Arezzo, 11 agosto 2026 – E’ sparita la statua della Pietà di Michelangelo. Vegliava sulla tomba di Sara, qualcuno l’ha saccheggiata. E’ accaduto nella notte tra lunedi e martedi scorsi e a denunciare il raid nella cappella dove riposa la giovane madre morta a Mykonos due mesi fa in un incidente stradale sono i genitori.

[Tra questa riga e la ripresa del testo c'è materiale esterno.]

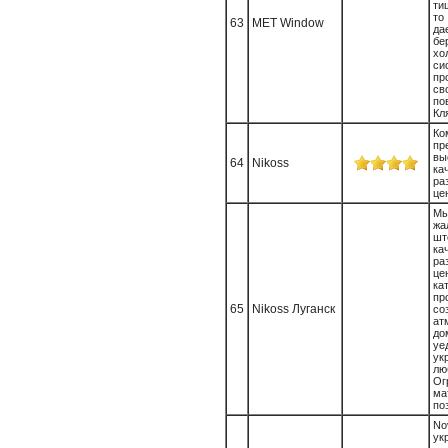
ти
то
63
MET Window
да
б
х
си
пр
с
по
Кл
Ко
пр
вы
64
Nikoss
ка
ра
це
М
жа
шт
ка
ра
це
ка
пр
65
Nikoss Луганск
со
ат
д
уе
у
лю
О
ма
поз
N
ук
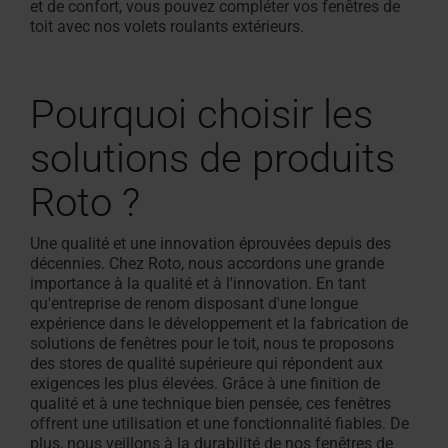
et de confort, vous pouvez compléter vos fenêtres de
toit avec nos volets roulants extérieurs
.
Pourquoi
choisir les
solutions de produits
Roto
?
Une qualité et une innovation éprouvées depuis des
décennies. Chez Roto, nous accordons une grande
importance à la qualité et à l'innovation. En tant
qu'entreprise de renom disposant d'une longue
expérience dans le développement et la fabrication de
solutions de fenêtres pour le toit, nous te proposons
des stores de qualité supérieure qui répondent aux
exigences les plus élevées.
Grâce à une finition de
qualité et à une technique bien pensée, ces fenêtres
offrent une utilisation et une fonctionnalité fiables.
De
plus, nous veillons à la durabilité de nos fenêtres de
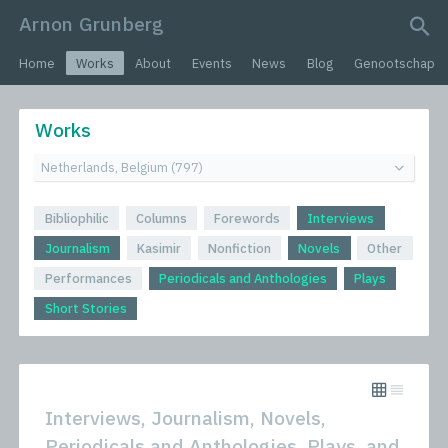
Arnon Grunberg
search query
Home
Works
About
Events
News
Blog
Genootschap
Works
Bibliophilic
Columns
Forewords
Interviews
Journalism
Kasimir
Nonfiction
Novels
Other
Performances
Periodicals and Anthologies
Plays
Short Stories
Interviews, Journalism, Novels,
Periodicals and Anthologies, Plays, and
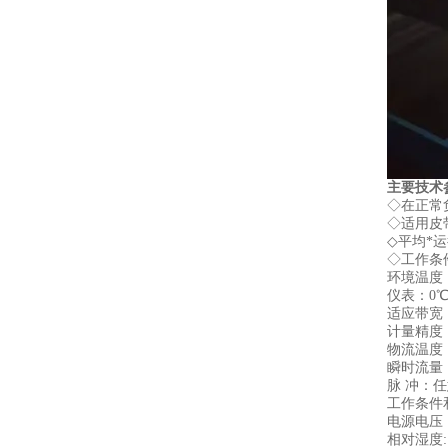
主要技术
◇在正常负
◇适用皮带宽
◇平均*运
◇工作条件
环境温度：
仪表：0
适应带宽： 5
计量精度： 
物流温度： 
瞬时流量： 
脉 冲：
工作条件和
电源电压：2
相对湿度:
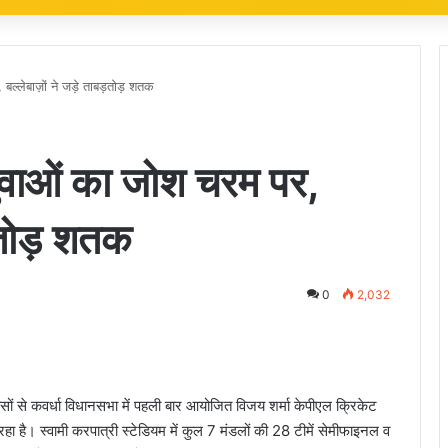
बल्लेबाज़ों ने जड़े ताबड़तोड़ शतक
 युवाओं का जोश चरम पर,
ड़तोड़ शतक
0
2,032
सों से कवर्धा विधानसभा में पहली बार आयोजित विजय शर्मा केपीएल क्रिकेट
हा है। स्वामी करपात्री स्टेडियम में कुल 7 मंडलों की 28 टीमें सेमीफाइनल व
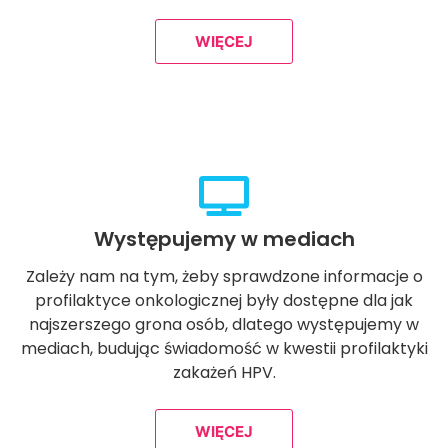
WIĘCEJ
Występujemy w mediach
Zależy nam na tym, żeby sprawdzone informacje o
profilaktyce onkologicznej były dostępne dla jak
najszerszego grona osób, dlatego występujemy w
mediach, budując świadomość w kwestii profilaktyki
zakażeń HPV.
WIĘCEJ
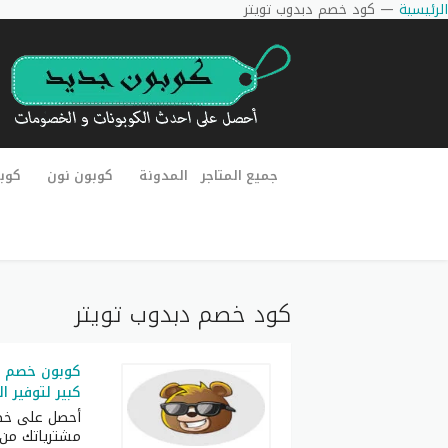
الرئيسية
—
كود خصم دبدوب تويتر
جميع المتاجر
المدونة
كوبون نون
كوب
كود خصم دبدوب تويتر
كبير لتوفير ا
مشترياتك من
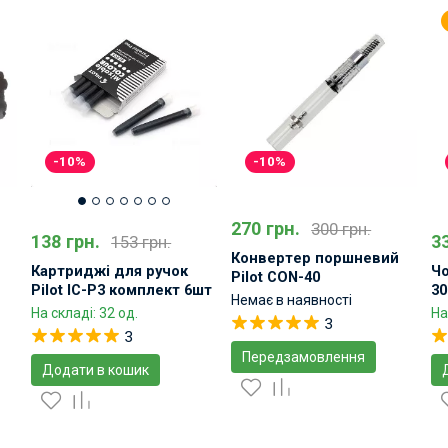
-10%
-10%
270 грн.
300 грн.
138 грн.
3
153 грн.
Конвертер поршневий
Картриджі для ручок
Чо
Pilot CON-40
Pilot IC-P3 комплект 6шт
30
Немає в наявності
На складі: 32 од.
На
3
3
Передзамовлення
Додати в кошик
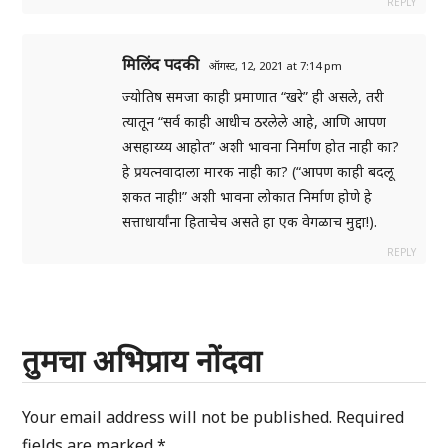
REPLY
मिलिंद पदकी
ऑगस्ट, 12, 2021 at 7:14 pm
ज्योतिष समजा काही प्रमाणात “खरे” ही असले, तरी
त्यातून “सर्व काही आधीच ठरलेले आहे, आणि आपण
असहाय्य्य आहोत” अशी भावना निर्माण होत नाही का?
हे प्रयत्नवादाला मारक नाही का? (“आपण काही बदलू
शकत नाही!” अशी भावना लोकात निर्माण होणे हे
सत्ताधार्यांना हिताचेच असते हा एक वेगळाच मुद्दा!).
REPLY
तुमचा अभिप्राय नोंदवा
Your email address will not be published.
Required
fields are marked
*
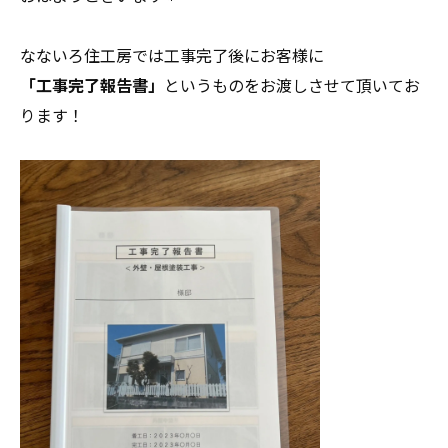
なないろ住工房では工事完了後にお客様に
「工事完了報告書」
というものをお渡しさせて頂いてお
ります！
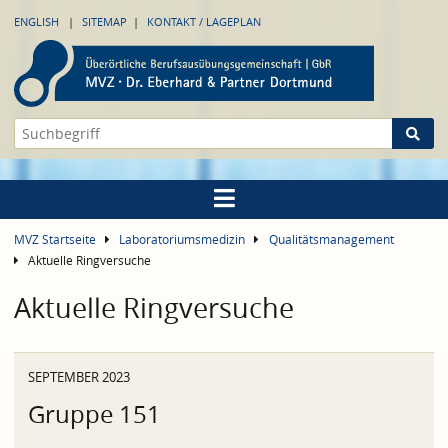
ENGLISH
SITEMAP
KONTAKT / LAGEPLAN
MVZ Startseite
Laboratoriumsmedizin
Qualitätsmanagement
Aktuelle Ringversuche
Aktuelle Ringversuche
SEPTEMBER 2023
Gruppe 151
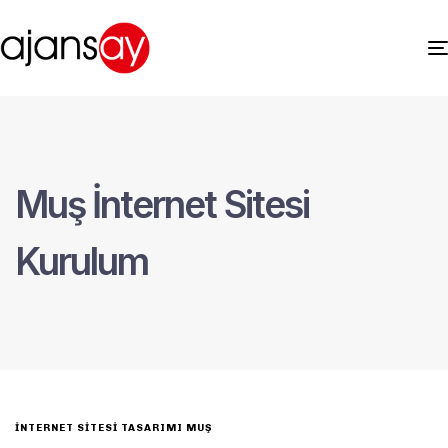
Muş İnternet Sitesi
Kurulum
INTERNET SITESI TASARIMI MUŞ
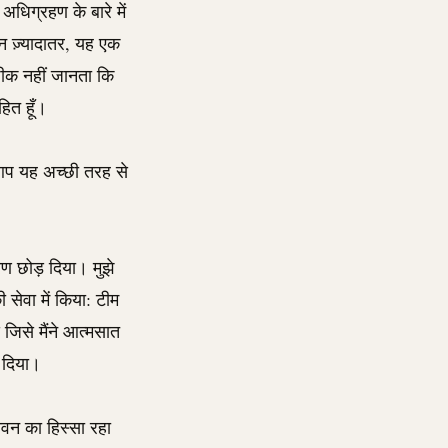
अधिग्रहण के बारे में
न ज़्यादातर, यह एक
ीक नहीं जानता कि
हित हूँ।
 आप यह अच्छी तरह से
्रण छोड़ दिया। मुझे
 सेवा में किया: टीम
जिसे मैंने आत्मसात
र दिया।
वन का हिस्सा रहा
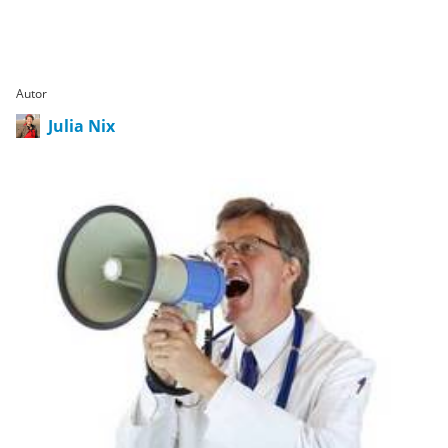
Autor
Julia Nix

    Sara Ceccantini (nella foto) era volata in Grecia insieme alle amiche più care per l’addio al nubilato. Avrebbe dovuto sposarsi al suo rientro. Lavorava negli uffici di Prada, era molto stimata. Al suo funerale, in Duomo ha preso parte anche Patrizio Bertelli che è rimasto accanto alla famiglia di Sara anche per seguire le pratiche burocratiche necessarie al rientro della salma in Italia. E’ la famiglia di Sara a segnalare quanto accaduto: la statua che raffigurava la Pietà di Michelangelo era stata collocata nella cappella al cimitero di Agazzi fin dalla sua costruzione, spiegano i genitori. La famiglia vive nella piccola frazione alle porte di Arezzo ed è molto conosciuta e stimata. Sara e Luca vivevano nella grande casa insieme ai genitori di lei. Sono stati loro a scoprire che la

    cappella dove è sepolta la figlia era stata violata e che dal piccolo altare era scomparsa la statua. Ora i genitori di Sara lanciano un appello all’autore del raid affinché restituisca la statua e renda possibile la sua ricollocazione nella cappella, dove è sempre stata. Un episodio che ha destato clamore nella frazione alle porte della città e non solo: la morte di Sara, a giugno, aveva sconvolto la comunità aretina e valdarnese. Sara e Luca subito dopo le nozze avrebbero dovuto trasferirsi con la loro figlia, una bimba di tre anni, a Terranuova dove avevano acquistato un’abitazione. Ma tutto è svanito in quel tragico incidente.